By analyzing existing cross correlation between Microsoft and International Paper, you can compare the effects of market volatilities on Microsoft and International Paper and check how they will diversify away market risk if combined in the same portfolio for a given time horizon. You can also utilize pair trading strategies of matching a long position in Microsoft with a short position of International Paper. Check out your portfolio center. Please also check ongoing floating volatility patterns of Microsoft and International Paper.

Diversification Opportunities for Microsoft and International Paper

0.52
  Correlation Coefficient

Very weak diversification

The 3 months correlation between Microsoft and International is 0.52. Overlapping area represents the amount of risk that can be diversified away by holding Microsoft and International Paper in the same portfolio, assuming nothing else is changed. The correlation between historical prices or returns on International Paper and Microsoft is a relative statistical measure of the degree to which these equity instruments tend to move together. The correlation coefficient measures the extent to which returns on Microsoft are associated (or correlated) with International Paper. Values of the correlation coefficient range from -1 to +1, where. The correlation of zero (0) is possible when the price movement of International Paper has no effect on the direction of Microsoft i.e., Microsoft and International Paper go up and down completely randomly.

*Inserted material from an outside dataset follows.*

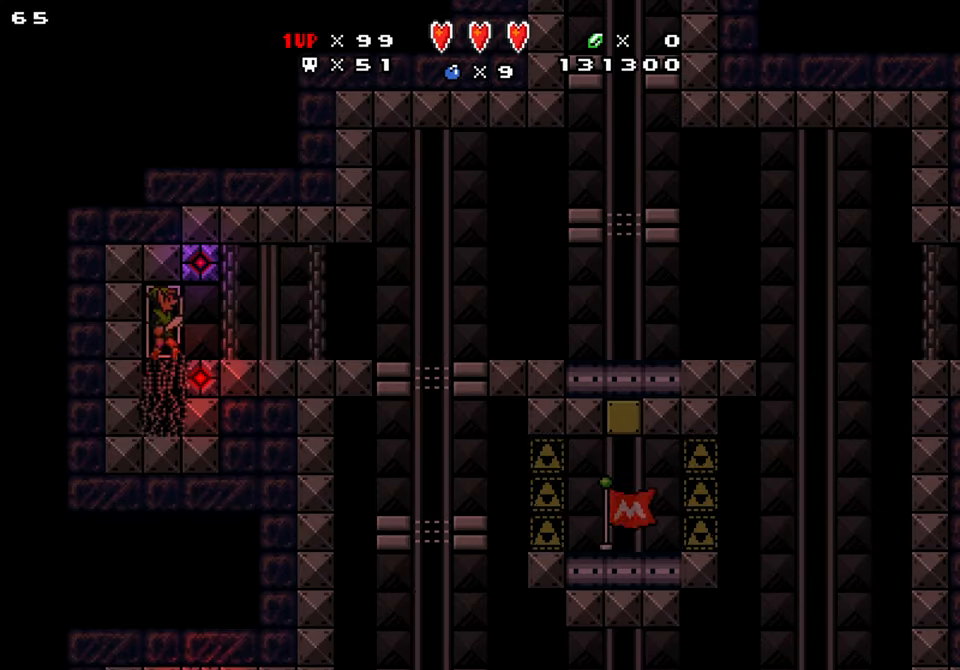
{"buttons": ["DPAD_RIGHT"], "events": []}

Pair Corralation between Microsoft and International Paper

If you would invest  42,799  in Microsoft on September 27, 2024 and sell it today you would earn a total of  1,134  from holding Microsoft or generate 2.65% return on investment over 90 days.
Time Period3 Months [change]
DirectionMoves Together 
StrengthWeak
Accuracy4.55%
ValuesDaily Returns

Microsoft  vs.  International Paper

 Performance 
       Timeline  
Microsoft 

Risk-Adjusted Performance

3 of 100

 
Weak
 
Strong
Insignificant
Compared to the overall equity markets, risk-adjusted returns on investments in Microsoft are ranked lower than 3 (%) of all global equities and portfolios over the last 90 days. In spite of comparatively stable technical and fundamental indicators, Microsoft is not utilizing all of its potentials. The current stock price uproar, may contribute to short-horizon losses for the private investors.
International Paper 

Risk-Adjusted Performance

0 of 100

 
Weak
 
Strong
Good
Over the last 90 days International Paper has generated negative risk-adjusted returns adding no value to investors with long positions. Even with relatively invariable basic indicators, International Paper is not utilizing all of its potentials. The recent stock price agitation, may contribute to short-term losses for the retail investors.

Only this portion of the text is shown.